Second round of Egypt's national dialogue aims to achieve 'consensus'

Ahram Online, Thursday 13 Dec 2012

Another meeting of President Morsi's 'national dialogue' initiative will convene Thursday, despite continued absence of opposition's main players

Egypt's President Mohamed Morsi (C) attends a meeting with Egypt's Vice President Mahmoud Mekky (4th L) with other politicians and heads of parties at the presidential palace in Cairo December 8, 2012 (Photo: Reuters)

The presidential office on Thursday announced that the third phase of the national dialogue headed by Vice President Mahmoud Mekki would take place Thursday afternoon.

In a press release, the presidency announced that it would hold two meetings. The first will be held with the committee of experts, headed by Constituent Assembly member Selim El-Awa, in order to discuss contentious articles of the draft constitution that might be re-drafted.  

The referendum on the draft constitution will kick off Saturday, with a second phase taking place on 22 December. Contentious articles may be discussed by members of parliament's lower house after general elections are held, if the constitution passes.

The meeting will also discuss nomination criteria for the one third of Shura Council (upper house of parliament) members who are to be appointed by the president. The committee of experts is set to draw up criteria to be agreed upon by all factions in the dialogue. These will then be presented to Morsi by moderate-Islamist Wasat Party leader Abul-Ela Madi.

This is set to take place following the referendum, as legislative powers will be vested in parliament and no longer be in the hands of the president, as is currently the case. The People's Assembly was dissolved in June following a High Constitutional Court ruling that ruled that one-third of its members had been chosen on an unconstitutional basis. 

Following the meeting of experts, the minutes of the meeting will be shared and what was agreed upon announced to the public. So far, it has been unclear who exactly has attended the meetings.

The statement by the presidential office added that the meeting aimed to achieve the "greatest level of national consensus."

On Saturday, following three days of violent clashes between pro-Morsi supporters and opposition activists over the 22 November constitutional decree and the draft constitution, Egyptians will vote in a national referendum.
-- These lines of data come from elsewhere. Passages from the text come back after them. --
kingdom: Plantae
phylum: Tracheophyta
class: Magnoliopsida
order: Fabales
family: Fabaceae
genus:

The national dialogue meetings are an attempt to end the discord that has led to the deaths of at least seven protesters with hundreds injured.

Opposition attendance, however, has been feeble so far, with the majority refusing to attend. The National Salvation Front, the main opposition group led by founder of the Constitution Party Mohamed ElBaradei and former presidential candidates Hamdeen Sabbahi and Amr Moussa, was among those who refused to attend.

Those who attended included Al-Azhar Sheikh Ahmed El-Tayeb, former Islamist presidential candidate Mohamed Selim El-Awa, Salafist Nour Party chairman Emad El-Din Abdel-Gafour, Ghad El-Thawra Party founder Ayman Nour, moderate-Islamist Wasat Party leaders Abul-Ela Madi and Essam Sultan, and Gamal Gebril, chairman of the Constituent Assembly's system-of-government committee.

Also attending were Islamic preacher Amr Khaled; Al-Ahram columnist Fahmy Howeidy; Montasser El-Zayat, a well-known lawyer for Islamist groups in Egypt; Egypt's top publisher Ibrahim El-Moalem; and former head of the now-dissolved People's Assembly's legislative committee, Mahmoud El-Khodairy.

Following the meeting, the controversial constitutional declaration announced 22 November by President Morsi was rescinded. The decree shielded his decisions from judicial review and protected the Islamist-dominated Constituent Assembly and upper house of parliament (the Shura Council) from dissolution.

A second meeting by the committee was held Tuesday.

The new constitutional declaration announced in its place is immune to legal challenge as Morsi, in office for around five months, sought to avoid a fresh impasse.

Bloodshed over the constitution and political divisions experienced since 22 November have largely been attributed to the Muslim Brotherhood's dictatorial practices since Morsi's ascent to power, including limiting many freedoms in the draft charter.

Morsi's supporters, however, claim that the holding of the referendum on schedule, starting on Saturday, is the legitimate way to achieve revolutionary goals and end the current period of political transition.